The Business owner may argue that the measures taken by the Government such as forced quarantines, stay at home orders, restricted movements, travel bans, local and foreign imposed, have all brought his business to a complete closure and standstill not generating any income and a valid reason for the impossibility of complying with contractual terms of a contract warranting the protection of Force Majeure clause.

Business owners must be prepared for the opposing view that MCO is not a good or valid reason to rely on Force Majeure, since Government imposed the MCO in the best interest of the people of the country, their health and safety of paramount consideration to check the spread of the Pandemic.

It is the Authors respectful views that no affirmative views can be expressed as this Pandemic is unprecedented and there are no case references in Malaysia. Much will depend on the discretion as exercised by the Learned Judge of the Court judiciously, with the paramount intention of ensuring justice and fairness.

What are the Remedies/Reliefs Available to the Business Owner?

If the Force Majeure clause applies, then there may be the following remedies:-

  1. A suspension of the contract and/or obligations for a short duration.
  2. There will be a moratorium and/or extension to comply with the contractual and payments terms.
  3. There is then the other possibility that if the Force Majeure event is prolonged or continuing indefinitely to the detriment of the said business owner, then, then he/she may move the Honourable Court seeking the relief for the termination of the contract and all obligations thereto.

How should Force Majeure Clauses in future contracts be drafted

Contracting parties must hereinafter be more prepared and ensure that Force Majeure clauses should cover a wider latitude and the unavoidable, unforeseeable and irresistible events like an Epidemic, Pandemic, communicable disease outbreak and communicable virulent diseases.

If the Force Majeure clause is water-tight, then our Malaysian Courts will be obliged to give effect to it, applying the Literal Construction principle of the Contract law.

If there is an ambiguity in the Force Majeure clause, then our Malaysian Courts may apply the ‘Contra Proferentum’ Rule to strictly construe and interpret as against the interest of the business owner who is seeking to rely upon it.

What is the Doctrine of Frustration

Whilst Force Majeure is a creature of contract as explained earlier herein, Frustration is a creature of statute/common law.

A word of caution in that the Force Majeure clause in a contract of a business owner may oust the operation of the Doctrine of Frustration, as parties to the contract have already determined as to what are the specific events which constitute the risk of the Frustrating event.

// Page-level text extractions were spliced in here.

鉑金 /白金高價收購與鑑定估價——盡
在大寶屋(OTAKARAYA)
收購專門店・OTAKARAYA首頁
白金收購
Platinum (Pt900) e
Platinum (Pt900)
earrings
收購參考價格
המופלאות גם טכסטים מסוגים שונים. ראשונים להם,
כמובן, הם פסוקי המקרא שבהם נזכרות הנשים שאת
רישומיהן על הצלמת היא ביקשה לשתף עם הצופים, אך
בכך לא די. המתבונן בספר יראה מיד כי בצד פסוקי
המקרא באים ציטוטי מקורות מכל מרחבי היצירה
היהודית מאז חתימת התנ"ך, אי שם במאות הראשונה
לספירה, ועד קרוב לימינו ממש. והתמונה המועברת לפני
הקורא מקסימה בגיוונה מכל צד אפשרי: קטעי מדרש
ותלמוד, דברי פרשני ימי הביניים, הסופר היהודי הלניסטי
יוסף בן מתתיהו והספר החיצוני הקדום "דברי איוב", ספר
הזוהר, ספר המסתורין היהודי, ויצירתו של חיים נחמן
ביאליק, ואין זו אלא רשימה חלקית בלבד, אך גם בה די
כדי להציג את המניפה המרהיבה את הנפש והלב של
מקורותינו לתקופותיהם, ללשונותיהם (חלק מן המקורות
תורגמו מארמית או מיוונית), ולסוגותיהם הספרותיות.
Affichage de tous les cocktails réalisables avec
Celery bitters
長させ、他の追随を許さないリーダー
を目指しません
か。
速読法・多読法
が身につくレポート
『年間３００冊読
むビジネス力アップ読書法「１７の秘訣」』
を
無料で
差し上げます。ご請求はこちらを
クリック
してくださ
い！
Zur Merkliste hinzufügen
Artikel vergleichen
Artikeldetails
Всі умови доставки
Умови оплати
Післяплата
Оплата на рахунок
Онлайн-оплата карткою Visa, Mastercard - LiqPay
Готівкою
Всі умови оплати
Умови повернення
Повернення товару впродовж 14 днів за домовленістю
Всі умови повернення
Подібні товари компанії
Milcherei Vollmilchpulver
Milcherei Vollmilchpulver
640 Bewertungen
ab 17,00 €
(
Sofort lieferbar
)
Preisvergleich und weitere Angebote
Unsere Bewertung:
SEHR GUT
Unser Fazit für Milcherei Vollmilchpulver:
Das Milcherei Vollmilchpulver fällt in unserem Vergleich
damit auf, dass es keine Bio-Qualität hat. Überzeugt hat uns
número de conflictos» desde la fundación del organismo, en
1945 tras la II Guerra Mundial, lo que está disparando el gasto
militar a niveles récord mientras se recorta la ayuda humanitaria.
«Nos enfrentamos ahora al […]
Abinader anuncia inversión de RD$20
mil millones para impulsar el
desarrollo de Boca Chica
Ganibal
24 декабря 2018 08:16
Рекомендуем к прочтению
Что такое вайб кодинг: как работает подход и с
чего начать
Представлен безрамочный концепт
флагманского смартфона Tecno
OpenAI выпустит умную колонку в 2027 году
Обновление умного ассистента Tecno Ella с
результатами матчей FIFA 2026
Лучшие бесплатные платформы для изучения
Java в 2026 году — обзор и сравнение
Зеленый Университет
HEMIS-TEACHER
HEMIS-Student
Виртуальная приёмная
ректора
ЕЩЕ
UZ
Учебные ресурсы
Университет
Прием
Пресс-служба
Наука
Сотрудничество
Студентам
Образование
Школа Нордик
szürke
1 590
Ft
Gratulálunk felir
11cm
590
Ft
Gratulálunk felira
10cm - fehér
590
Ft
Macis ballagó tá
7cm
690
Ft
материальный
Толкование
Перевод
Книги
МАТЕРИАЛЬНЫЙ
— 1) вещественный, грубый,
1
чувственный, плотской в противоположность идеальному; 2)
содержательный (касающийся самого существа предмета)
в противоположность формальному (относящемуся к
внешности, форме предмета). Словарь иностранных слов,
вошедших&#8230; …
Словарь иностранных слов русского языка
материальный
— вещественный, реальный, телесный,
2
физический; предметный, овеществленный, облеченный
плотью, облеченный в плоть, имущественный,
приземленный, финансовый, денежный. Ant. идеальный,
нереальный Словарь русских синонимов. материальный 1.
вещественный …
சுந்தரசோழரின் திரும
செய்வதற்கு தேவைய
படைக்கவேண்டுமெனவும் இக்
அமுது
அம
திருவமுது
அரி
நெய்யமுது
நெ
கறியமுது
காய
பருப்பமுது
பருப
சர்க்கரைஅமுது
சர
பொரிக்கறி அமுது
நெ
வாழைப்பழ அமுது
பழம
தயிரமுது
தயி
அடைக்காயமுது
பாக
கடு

The relevant section in our Contracts Act 1950 is Section 57(2) of the Contracts Act 1950 which reads as follows:- “A contract to do an act which, after the contract is made, becomes impossible, or by reason of some event which the promisor could not prevent, unlawful, becomes void when the act becomes impossible or unlawful.

The Malaysian Courts have formulated a three (3) elements test for the Doctrine of Frustration to apply as follows:

  • The event must have been one for which no provision/clause exists in the contract;
  • The person seeking to rely on the event must not be the person that caused/is responsible for the event;
  • The event which is said to have discharged the obligations must be such that renders it radically different from that which was undertaken by the contract.

Will COVID-19 and/or the MCO trigger Frustration?

If the common business owner intends to rely on the COVID-19 Pandemic and the MCO as an event that declares the contract Frustrated then that event must frustrate the contract altogether and not merely affect the performance temporarily.

As an example, if a contract stipulates a duration of twenty four (24) months to fulfill an obligation of a party, and that party will now require additional time of thirty six (36) months, then by reason of the COVID-19 and MCO, the other party may be held obliged to grant the extra time towards completing the contract. In such an instance there will be no Frustration.

What happens if Frustration applies?

Frustration results in the termination of the contract and the terms of the contract cease to operate.